*** Block opens ***

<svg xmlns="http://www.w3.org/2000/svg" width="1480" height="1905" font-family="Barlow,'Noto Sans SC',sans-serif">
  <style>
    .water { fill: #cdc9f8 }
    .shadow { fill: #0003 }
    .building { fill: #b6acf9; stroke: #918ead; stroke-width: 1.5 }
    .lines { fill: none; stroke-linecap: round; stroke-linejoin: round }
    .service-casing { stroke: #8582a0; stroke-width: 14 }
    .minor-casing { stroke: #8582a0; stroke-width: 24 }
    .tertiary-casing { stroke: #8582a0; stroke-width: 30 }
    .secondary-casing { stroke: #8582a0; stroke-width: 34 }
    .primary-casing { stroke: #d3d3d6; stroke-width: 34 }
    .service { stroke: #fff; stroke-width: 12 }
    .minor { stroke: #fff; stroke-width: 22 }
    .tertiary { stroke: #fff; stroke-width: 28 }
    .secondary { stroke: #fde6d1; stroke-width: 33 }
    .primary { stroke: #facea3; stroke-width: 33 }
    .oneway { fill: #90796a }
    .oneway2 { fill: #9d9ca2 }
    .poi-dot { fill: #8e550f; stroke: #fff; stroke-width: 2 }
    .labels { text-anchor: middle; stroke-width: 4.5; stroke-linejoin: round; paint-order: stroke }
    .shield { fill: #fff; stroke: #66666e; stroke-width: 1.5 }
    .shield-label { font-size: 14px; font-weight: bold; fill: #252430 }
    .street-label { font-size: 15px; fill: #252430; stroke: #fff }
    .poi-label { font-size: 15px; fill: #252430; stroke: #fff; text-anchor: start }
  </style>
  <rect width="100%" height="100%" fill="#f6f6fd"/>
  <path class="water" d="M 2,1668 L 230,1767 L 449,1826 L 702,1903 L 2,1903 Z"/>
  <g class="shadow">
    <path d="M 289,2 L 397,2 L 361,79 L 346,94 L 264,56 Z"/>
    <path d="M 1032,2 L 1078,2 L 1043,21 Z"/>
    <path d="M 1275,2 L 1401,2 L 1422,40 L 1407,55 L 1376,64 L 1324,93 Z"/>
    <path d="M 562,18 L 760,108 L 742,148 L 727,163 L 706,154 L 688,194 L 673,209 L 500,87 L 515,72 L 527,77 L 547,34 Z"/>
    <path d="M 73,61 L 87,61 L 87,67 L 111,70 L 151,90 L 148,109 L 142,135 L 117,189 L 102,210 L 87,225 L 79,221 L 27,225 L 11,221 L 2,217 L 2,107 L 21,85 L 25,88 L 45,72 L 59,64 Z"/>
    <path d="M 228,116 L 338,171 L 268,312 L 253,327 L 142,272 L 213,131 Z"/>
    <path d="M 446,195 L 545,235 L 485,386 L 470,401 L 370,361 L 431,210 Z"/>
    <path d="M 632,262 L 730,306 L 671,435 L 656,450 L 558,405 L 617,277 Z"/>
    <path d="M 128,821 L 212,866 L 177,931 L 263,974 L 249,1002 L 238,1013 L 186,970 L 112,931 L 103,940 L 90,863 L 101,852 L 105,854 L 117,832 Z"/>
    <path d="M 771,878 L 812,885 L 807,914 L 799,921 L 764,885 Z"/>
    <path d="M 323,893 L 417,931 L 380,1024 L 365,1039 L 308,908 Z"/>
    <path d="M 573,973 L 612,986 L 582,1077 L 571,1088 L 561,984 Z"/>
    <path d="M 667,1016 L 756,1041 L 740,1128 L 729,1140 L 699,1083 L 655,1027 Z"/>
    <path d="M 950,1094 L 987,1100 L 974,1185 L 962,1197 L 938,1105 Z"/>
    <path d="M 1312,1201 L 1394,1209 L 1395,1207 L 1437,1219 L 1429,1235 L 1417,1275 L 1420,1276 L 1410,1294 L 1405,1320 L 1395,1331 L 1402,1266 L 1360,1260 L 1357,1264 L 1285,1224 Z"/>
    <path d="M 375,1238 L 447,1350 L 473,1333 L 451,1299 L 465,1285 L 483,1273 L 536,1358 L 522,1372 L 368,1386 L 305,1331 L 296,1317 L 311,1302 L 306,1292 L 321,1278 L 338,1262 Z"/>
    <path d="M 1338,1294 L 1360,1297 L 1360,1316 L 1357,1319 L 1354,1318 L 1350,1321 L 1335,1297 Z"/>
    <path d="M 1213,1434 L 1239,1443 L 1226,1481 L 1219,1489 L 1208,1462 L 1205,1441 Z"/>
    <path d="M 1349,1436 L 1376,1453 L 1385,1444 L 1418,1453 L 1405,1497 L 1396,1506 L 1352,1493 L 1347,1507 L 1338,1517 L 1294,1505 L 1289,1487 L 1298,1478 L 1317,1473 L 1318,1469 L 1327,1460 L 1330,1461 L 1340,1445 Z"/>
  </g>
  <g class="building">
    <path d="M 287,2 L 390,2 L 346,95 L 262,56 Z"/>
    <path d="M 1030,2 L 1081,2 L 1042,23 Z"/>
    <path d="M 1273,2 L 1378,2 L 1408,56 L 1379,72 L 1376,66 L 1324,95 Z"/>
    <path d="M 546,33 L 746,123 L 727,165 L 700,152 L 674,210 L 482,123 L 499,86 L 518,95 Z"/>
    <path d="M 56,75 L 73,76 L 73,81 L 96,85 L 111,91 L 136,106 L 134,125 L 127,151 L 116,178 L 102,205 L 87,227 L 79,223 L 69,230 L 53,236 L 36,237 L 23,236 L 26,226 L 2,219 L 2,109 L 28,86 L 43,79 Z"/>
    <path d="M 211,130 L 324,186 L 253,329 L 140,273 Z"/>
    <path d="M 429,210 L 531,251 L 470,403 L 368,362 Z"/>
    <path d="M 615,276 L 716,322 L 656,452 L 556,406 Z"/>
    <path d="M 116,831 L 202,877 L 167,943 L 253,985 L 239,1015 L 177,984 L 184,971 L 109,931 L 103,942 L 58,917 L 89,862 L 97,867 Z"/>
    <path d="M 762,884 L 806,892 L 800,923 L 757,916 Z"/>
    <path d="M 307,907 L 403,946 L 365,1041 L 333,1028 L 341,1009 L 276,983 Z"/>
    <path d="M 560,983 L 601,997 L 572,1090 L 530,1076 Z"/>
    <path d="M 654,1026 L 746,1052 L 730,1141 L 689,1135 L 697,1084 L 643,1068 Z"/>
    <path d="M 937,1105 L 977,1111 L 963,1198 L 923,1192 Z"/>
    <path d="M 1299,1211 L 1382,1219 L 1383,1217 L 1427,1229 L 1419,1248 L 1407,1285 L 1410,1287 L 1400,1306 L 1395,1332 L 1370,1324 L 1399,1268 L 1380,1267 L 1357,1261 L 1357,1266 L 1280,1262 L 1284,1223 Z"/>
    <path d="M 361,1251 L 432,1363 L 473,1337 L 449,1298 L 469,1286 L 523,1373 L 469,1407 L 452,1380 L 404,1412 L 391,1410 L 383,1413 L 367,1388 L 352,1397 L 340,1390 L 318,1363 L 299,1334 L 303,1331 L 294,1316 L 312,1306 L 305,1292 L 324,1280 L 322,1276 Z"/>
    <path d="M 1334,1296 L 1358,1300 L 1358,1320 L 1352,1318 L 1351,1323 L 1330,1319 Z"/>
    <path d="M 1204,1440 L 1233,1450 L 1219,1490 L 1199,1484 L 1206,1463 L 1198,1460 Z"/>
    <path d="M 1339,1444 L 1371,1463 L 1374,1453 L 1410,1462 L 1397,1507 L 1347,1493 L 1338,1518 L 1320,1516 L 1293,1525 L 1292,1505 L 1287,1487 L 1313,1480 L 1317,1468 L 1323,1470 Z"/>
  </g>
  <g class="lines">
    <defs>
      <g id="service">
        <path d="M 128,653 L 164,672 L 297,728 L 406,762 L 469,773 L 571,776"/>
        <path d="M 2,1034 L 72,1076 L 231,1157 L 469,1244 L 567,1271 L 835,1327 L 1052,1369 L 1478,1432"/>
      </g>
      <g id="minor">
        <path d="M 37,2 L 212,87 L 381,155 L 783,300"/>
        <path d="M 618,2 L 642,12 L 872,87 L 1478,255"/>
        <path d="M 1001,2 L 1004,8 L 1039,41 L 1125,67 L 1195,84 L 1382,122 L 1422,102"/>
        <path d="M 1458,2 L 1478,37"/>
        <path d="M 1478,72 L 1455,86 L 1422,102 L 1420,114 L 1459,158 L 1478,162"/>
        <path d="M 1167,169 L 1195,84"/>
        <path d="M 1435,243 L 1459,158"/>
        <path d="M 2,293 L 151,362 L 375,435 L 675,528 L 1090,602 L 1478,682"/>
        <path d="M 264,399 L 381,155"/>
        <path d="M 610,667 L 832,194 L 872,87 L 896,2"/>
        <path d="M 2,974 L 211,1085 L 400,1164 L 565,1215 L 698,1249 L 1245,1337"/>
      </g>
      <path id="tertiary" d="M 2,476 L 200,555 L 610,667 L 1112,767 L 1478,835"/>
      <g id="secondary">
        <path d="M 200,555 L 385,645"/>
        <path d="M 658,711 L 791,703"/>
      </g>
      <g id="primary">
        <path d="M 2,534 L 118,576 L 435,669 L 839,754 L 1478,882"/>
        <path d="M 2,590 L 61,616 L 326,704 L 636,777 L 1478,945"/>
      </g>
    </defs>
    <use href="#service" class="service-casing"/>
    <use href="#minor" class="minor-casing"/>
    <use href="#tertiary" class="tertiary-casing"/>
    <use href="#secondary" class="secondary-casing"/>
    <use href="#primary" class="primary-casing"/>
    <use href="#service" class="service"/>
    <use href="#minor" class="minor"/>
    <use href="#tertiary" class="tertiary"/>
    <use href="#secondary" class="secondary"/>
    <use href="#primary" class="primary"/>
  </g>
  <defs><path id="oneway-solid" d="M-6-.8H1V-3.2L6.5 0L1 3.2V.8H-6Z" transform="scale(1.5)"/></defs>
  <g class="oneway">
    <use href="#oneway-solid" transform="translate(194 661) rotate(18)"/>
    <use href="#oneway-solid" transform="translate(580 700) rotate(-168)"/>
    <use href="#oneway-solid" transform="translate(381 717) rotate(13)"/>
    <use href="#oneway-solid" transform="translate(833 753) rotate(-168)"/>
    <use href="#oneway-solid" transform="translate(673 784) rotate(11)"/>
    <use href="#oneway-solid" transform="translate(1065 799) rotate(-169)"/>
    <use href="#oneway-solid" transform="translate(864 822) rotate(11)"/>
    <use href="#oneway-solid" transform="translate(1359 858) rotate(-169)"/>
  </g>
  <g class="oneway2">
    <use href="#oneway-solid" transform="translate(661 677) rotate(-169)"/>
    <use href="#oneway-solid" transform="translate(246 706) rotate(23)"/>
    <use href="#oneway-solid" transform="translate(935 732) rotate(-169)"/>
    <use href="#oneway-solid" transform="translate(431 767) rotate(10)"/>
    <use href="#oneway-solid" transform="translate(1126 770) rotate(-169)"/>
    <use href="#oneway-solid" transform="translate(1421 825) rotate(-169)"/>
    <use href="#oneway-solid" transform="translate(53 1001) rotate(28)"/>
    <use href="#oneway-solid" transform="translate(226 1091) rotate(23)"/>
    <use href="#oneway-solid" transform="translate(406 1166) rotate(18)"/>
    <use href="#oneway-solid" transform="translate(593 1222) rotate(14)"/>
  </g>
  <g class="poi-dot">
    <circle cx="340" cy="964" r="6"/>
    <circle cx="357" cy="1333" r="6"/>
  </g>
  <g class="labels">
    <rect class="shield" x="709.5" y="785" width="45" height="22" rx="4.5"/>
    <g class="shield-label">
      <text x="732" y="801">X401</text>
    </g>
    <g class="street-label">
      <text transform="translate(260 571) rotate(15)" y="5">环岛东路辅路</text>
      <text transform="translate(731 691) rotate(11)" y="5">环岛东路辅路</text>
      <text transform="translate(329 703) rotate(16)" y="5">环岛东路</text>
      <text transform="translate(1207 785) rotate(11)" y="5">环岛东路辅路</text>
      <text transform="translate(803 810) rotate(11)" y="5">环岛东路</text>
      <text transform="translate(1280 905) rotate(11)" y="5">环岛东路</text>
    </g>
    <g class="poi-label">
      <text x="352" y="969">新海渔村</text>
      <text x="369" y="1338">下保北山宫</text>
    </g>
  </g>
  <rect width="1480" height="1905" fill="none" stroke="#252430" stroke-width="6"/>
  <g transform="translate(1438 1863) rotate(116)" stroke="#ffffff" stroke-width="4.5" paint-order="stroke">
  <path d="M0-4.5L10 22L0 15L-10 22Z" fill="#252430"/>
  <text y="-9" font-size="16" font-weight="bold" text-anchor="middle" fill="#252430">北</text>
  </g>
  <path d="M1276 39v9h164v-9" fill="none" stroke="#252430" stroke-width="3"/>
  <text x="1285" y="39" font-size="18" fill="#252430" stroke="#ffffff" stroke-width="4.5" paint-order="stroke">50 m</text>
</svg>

*** Block closes ***

Task: Filter the listing above so that only lines holding the word "round" remain, and report those lines.

Your solution:
    .lines { fill: none; stroke-linecap: round; stroke-linejoin: round }
    .labels { text-anchor: middle; stroke-width: 4.5; stroke-linejoin: round; paint-order: stroke }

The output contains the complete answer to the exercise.